Starting a room is the same idea in reverse: the host creates the room, opens the live connection, and begins sending their camera and mic instead of receiving.

  1. POST /live/rooms -creates the room + HOST participant, normalized defaults (background, privacy, guest slot count up to 9).
  2. Socket join + host media session (send transport).
  3. Produce mic/camera; wakelock keeps the screen on.
  4. Every later state change (guest approvals, PK, ending) flows through gateway events with REST as the durable record.

Rejoin & resume

Connections drop -a subway tunnel, a backgrounded app. The app is built to recover without the user losing their place.

  • Viewer reconnect: socket reconnects → rejoin room channel → REST refetch reconciles state → resync consumes any missed producers.
  • Host resume: within the 5-minute grace window, the host's rejoin cancels the close timer and the room continues; viewers never lose the room entry.

Client-side ownership

On the app side, one controller orchestrates the flow, and it deliberately never touches raw media APIs -those are delegated to dedicated modules.

live_room module drives the flow through LiveRoomController, which tracks a viewer/host state machine and exposes a non-sensitive WebRTC debug overlay (disabled by default).

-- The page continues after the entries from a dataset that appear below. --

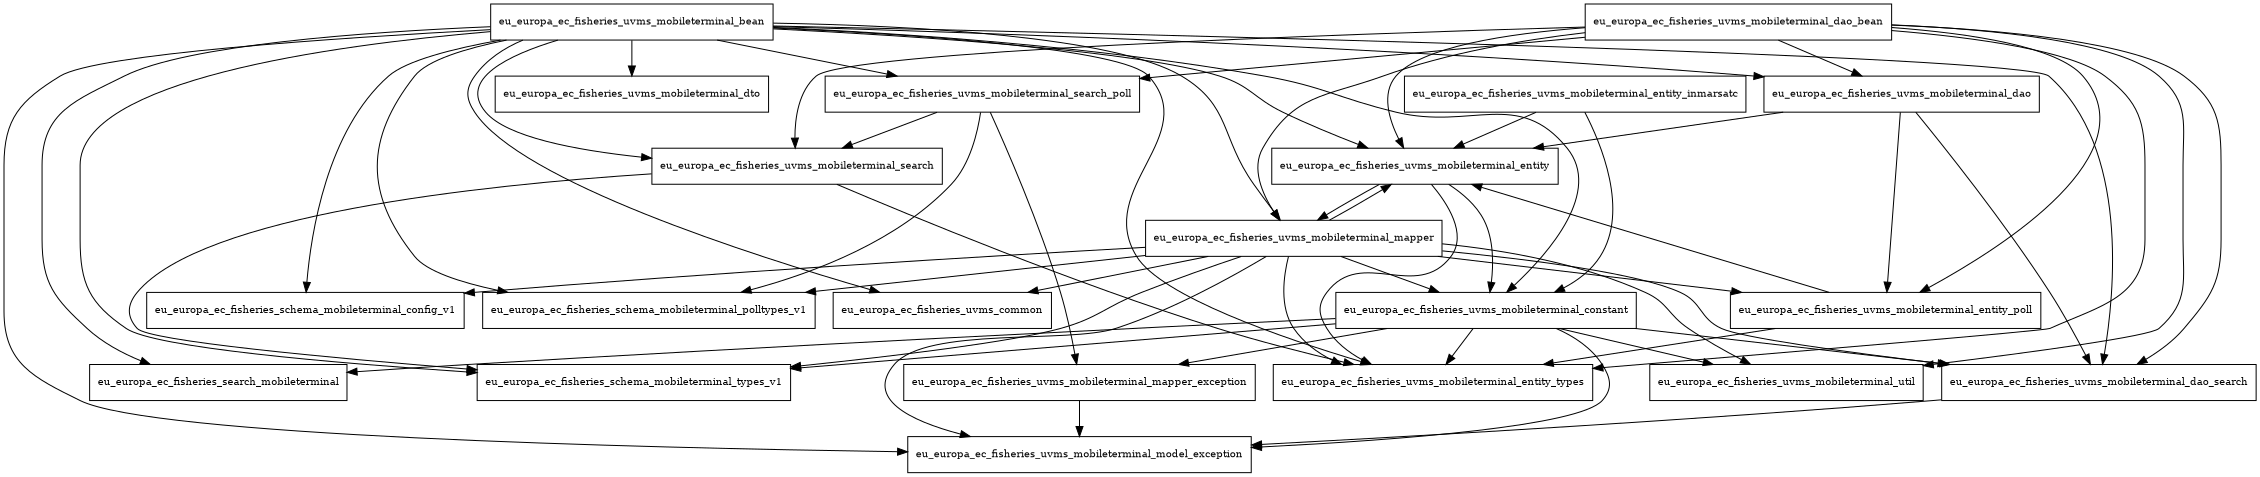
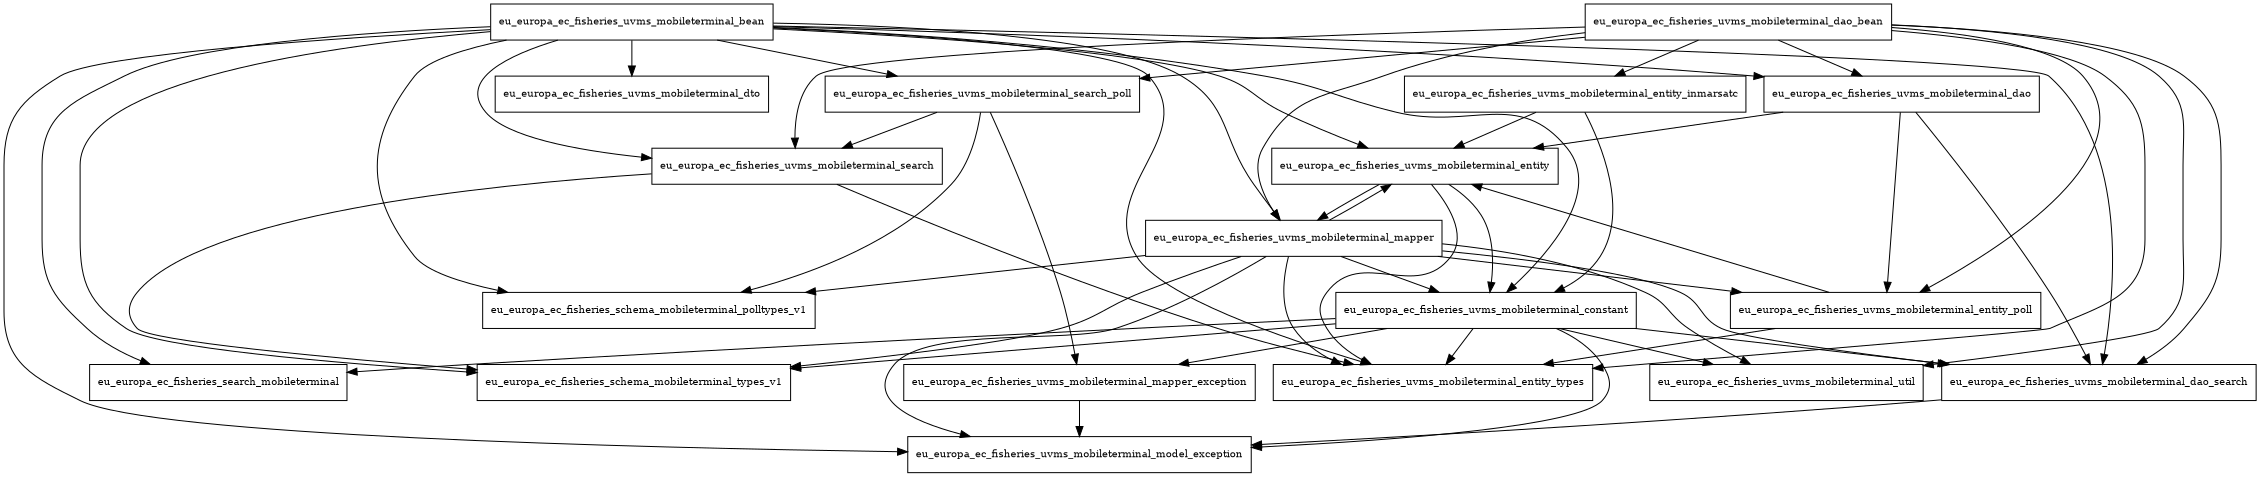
  digraph {
    node [fontsize=10.0 shape=box]
    eu_europa_ec_fisheries_uvms_mobileterminal_bean
-   eu_europa_ec_fisheries_schema_mobileterminal_config_v1
    eu_europa_ec_fisheries_schema_mobileterminal_polltypes_v1
    eu_europa_ec_fisheries_schema_mobileterminal_types_v1
-   eu_europa_ec_fisheries_uvms_common
    n6 [label=eu_europa_ec_fisheries_search_mobileterminal]
    eu_europa_ec_fisheries_uvms_mobileterminal_constant
    eu_europa_ec_fisheries_uvms_mobileterminal_dao
    n9 [label=eu_europa_ec_fisheries_uvms_mobileterminal_dao_search]
    eu_europa_ec_fisheries_uvms_mobileterminal_dto
    eu_europa_ec_fisheries_uvms_mobileterminal_entity
    eu_europa_ec_fisheries_uvms_mobileterminal_entity_types
    eu_europa_ec_fisheries_uvms_mobileterminal_mapper
    eu_europa_ec_fisheries_uvms_mobileterminal_model_exception
    eu_europa_ec_fisheries_uvms_mobileterminal_search
    eu_europa_ec_fisheries_uvms_mobileterminal_search_poll
    eu_europa_ec_fisheries_uvms_mobileterminal_mapper_exception
    eu_europa_ec_fisheries_uvms_mobileterminal_util
    eu_europa_ec_fisheries_uvms_mobileterminal_entity_poll
    eu_europa_ec_fisheries_uvms_mobileterminal_dao_bean
    eu_europa_ec_fisheries_uvms_mobileterminal_entity_inmarsatc
-   eu_europa_ec_fisheries_uvms_mobileterminal_bean -> eu_europa_ec_fisheries_schema_mobileterminal_config_v1
    eu_europa_ec_fisheries_uvms_mobileterminal_bean -> eu_europa_ec_fisheries_schema_mobileterminal_polltypes_v1
    eu_europa_ec_fisheries_uvms_mobileterminal_bean -> eu_europa_ec_fisheries_schema_mobileterminal_types_v1
-   eu_europa_ec_fisheries_uvms_mobileterminal_bean -> eu_europa_ec_fisheries_uvms_common
    eu_europa_ec_fisheries_uvms_mobileterminal_bean -> n6
    eu_europa_ec_fisheries_uvms_mobileterminal_bean -> eu_europa_ec_fisheries_uvms_mobileterminal_constant
    eu_europa_ec_fisheries_uvms_mobileterminal_bean -> eu_europa_ec_fisheries_uvms_mobileterminal_dao
    eu_europa_ec_fisheries_uvms_mobileterminal_bean -> n9
    eu_europa_ec_fisheries_uvms_mobileterminal_bean -> eu_europa_ec_fisheries_uvms_mobileterminal_dto
    eu_europa_ec_fisheries_uvms_mobileterminal_bean -> eu_europa_ec_fisheries_uvms_mobileterminal_entity
    eu_europa_ec_fisheries_uvms_mobileterminal_bean -> eu_europa_ec_fisheries_uvms_mobileterminal_entity_types
    eu_europa_ec_fisheries_uvms_mobileterminal_bean -> eu_europa_ec_fisheries_uvms_mobileterminal_mapper
    eu_europa_ec_fisheries_uvms_mobileterminal_bean -> eu_europa_ec_fisheries_uvms_mobileterminal_model_exception
    eu_europa_ec_fisheries_uvms_mobileterminal_bean -> eu_europa_ec_fisheries_uvms_mobileterminal_search
    eu_europa_ec_fisheries_uvms_mobileterminal_bean -> eu_europa_ec_fisheries_uvms_mobileterminal_search_poll
    eu_europa_ec_fisheries_uvms_mobileterminal_constant -> eu_europa_ec_fisheries_schema_mobileterminal_types_v1
    eu_europa_ec_fisheries_uvms_mobileterminal_constant -> n6
    eu_europa_ec_fisheries_uvms_mobileterminal_constant -> n9
    eu_europa_ec_fisheries_uvms_mobileterminal_constant -> eu_europa_ec_fisheries_uvms_mobileterminal_entity_types
    eu_europa_ec_fisheries_uvms_mobileterminal_constant -> eu_europa_ec_fisheries_uvms_mobileterminal_model_exception
    eu_europa_ec_fisheries_uvms_mobileterminal_constant -> eu_europa_ec_fisheries_uvms_mobileterminal_mapper_exception
    eu_europa_ec_fisheries_uvms_mobileterminal_constant -> eu_europa_ec_fisheries_uvms_mobileterminal_util
    eu_europa_ec_fisheries_uvms_mobileterminal_dao -> n9
    eu_europa_ec_fisheries_uvms_mobileterminal_dao -> eu_europa_ec_fisheries_uvms_mobileterminal_entity
    eu_europa_ec_fisheries_uvms_mobileterminal_dao -> eu_europa_ec_fisheries_uvms_mobileterminal_entity_poll
    n9 -> eu_europa_ec_fisheries_uvms_mobileterminal_model_exception
    eu_europa_ec_fisheries_uvms_mobileterminal_entity -> eu_europa_ec_fisheries_uvms_mobileterminal_constant
    eu_europa_ec_fisheries_uvms_mobileterminal_entity -> eu_europa_ec_fisheries_uvms_mobileterminal_entity_types
    eu_europa_ec_fisheries_uvms_mobileterminal_entity -> eu_europa_ec_fisheries_uvms_mobileterminal_mapper
-   eu_europa_ec_fisheries_uvms_mobileterminal_mapper -> eu_europa_ec_fisheries_schema_mobileterminal_config_v1
    eu_europa_ec_fisheries_uvms_mobileterminal_mapper -> eu_europa_ec_fisheries_schema_mobileterminal_polltypes_v1
    eu_europa_ec_fisheries_uvms_mobileterminal_mapper -> eu_europa_ec_fisheries_schema_mobileterminal_types_v1
-   eu_europa_ec_fisheries_uvms_mobileterminal_mapper -> eu_europa_ec_fisheries_uvms_common
    eu_europa_ec_fisheries_uvms_mobileterminal_mapper -> eu_europa_ec_fisheries_uvms_mobileterminal_constant
    eu_europa_ec_fisheries_uvms_mobileterminal_mapper -> n9
    eu_europa_ec_fisheries_uvms_mobileterminal_mapper -> eu_europa_ec_fisheries_uvms_mobileterminal_entity
    eu_europa_ec_fisheries_uvms_mobileterminal_mapper -> eu_europa_ec_fisheries_uvms_mobileterminal_entity_types
    eu_europa_ec_fisheries_uvms_mobileterminal_mapper -> eu_europa_ec_fisheries_uvms_mobileterminal_model_exception
    eu_europa_ec_fisheries_uvms_mobileterminal_mapper -> eu_europa_ec_fisheries_uvms_mobileterminal_util
    eu_europa_ec_fisheries_uvms_mobileterminal_mapper -> eu_europa_ec_fisheries_uvms_mobileterminal_entity_poll
    eu_europa_ec_fisheries_uvms_mobileterminal_search -> eu_europa_ec_fisheries_schema_mobileterminal_types_v1
    eu_europa_ec_fisheries_uvms_mobileterminal_search -> eu_europa_ec_fisheries_uvms_mobileterminal_entity_types
    eu_europa_ec_fisheries_uvms_mobileterminal_search_poll -> eu_europa_ec_fisheries_schema_mobileterminal_polltypes_v1
    eu_europa_ec_fisheries_uvms_mobileterminal_search_poll -> eu_europa_ec_fisheries_uvms_mobileterminal_search
    eu_europa_ec_fisheries_uvms_mobileterminal_search_poll -> eu_europa_ec_fisheries_uvms_mobileterminal_mapper_exception
    eu_europa_ec_fisheries_uvms_mobileterminal_mapper_exception -> eu_europa_ec_fisheries_uvms_mobileterminal_model_exception
    eu_europa_ec_fisheries_uvms_mobileterminal_entity_poll -> eu_europa_ec_fisheries_uvms_mobileterminal_entity
    eu_europa_ec_fisheries_uvms_mobileterminal_entity_poll -> eu_europa_ec_fisheries_uvms_mobileterminal_entity_types
    eu_europa_ec_fisheries_uvms_mobileterminal_dao_bean -> eu_europa_ec_fisheries_uvms_mobileterminal_dao
    eu_europa_ec_fisheries_uvms_mobileterminal_dao_bean -> n9
-   eu_europa_ec_fisheries_uvms_mobileterminal_dao_bean -> eu_europa_ec_fisheries_uvms_mobileterminal_entity
+   eu_europa_ec_fisheries_uvms_mobileterminal_dao_bean -> eu_europa_ec_fisheries_uvms_mobileterminal_entity_inmarsatc
    eu_europa_ec_fisheries_uvms_mobileterminal_dao_bean -> eu_europa_ec_fisheries_uvms_mobileterminal_entity_types
    eu_europa_ec_fisheries_uvms_mobileterminal_dao_bean -> eu_europa_ec_fisheries_uvms_mobileterminal_mapper
    eu_europa_ec_fisheries_uvms_mobileterminal_dao_bean -> eu_europa_ec_fisheries_uvms_mobileterminal_search
    eu_europa_ec_fisheries_uvms_mobileterminal_dao_bean -> eu_europa_ec_fisheries_uvms_mobileterminal_search_poll
    eu_europa_ec_fisheries_uvms_mobileterminal_dao_bean -> eu_europa_ec_fisheries_uvms_mobileterminal_util
    eu_europa_ec_fisheries_uvms_mobileterminal_dao_bean -> eu_europa_ec_fisheries_uvms_mobileterminal_entity_poll
    eu_europa_ec_fisheries_uvms_mobileterminal_entity_inmarsatc -> eu_europa_ec_fisheries_uvms_mobileterminal_constant
    eu_europa_ec_fisheries_uvms_mobileterminal_entity_inmarsatc -> eu_europa_ec_fisheries_uvms_mobileterminal_entity
  }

Media details are delegated to media_webrtc; socket details to signaling -the live room module never touches raw WebRTC APIs directly.

Anonymous sockets are rejected

Every live connection must prove who it is with a valid token. Connections without one are turned away instead of showing up as ghost "Viewer" entries in the room.

room:join requires a valid JWT on the socket. When verification fails (expired token, no token), the join is acked with "Sign-in expired — please rejoin" instead of registering a phantom audience entry keyed by the socket id -this is what used to surface as a "Viewer" row in the viewers sheet and "Viewer" chat lines. Anonymous chat:message sends are dropped for the same reason. The client refreshes its access token on room entry whenever less than 15 minutes of validity remain, so normal sessions never hit the rejection.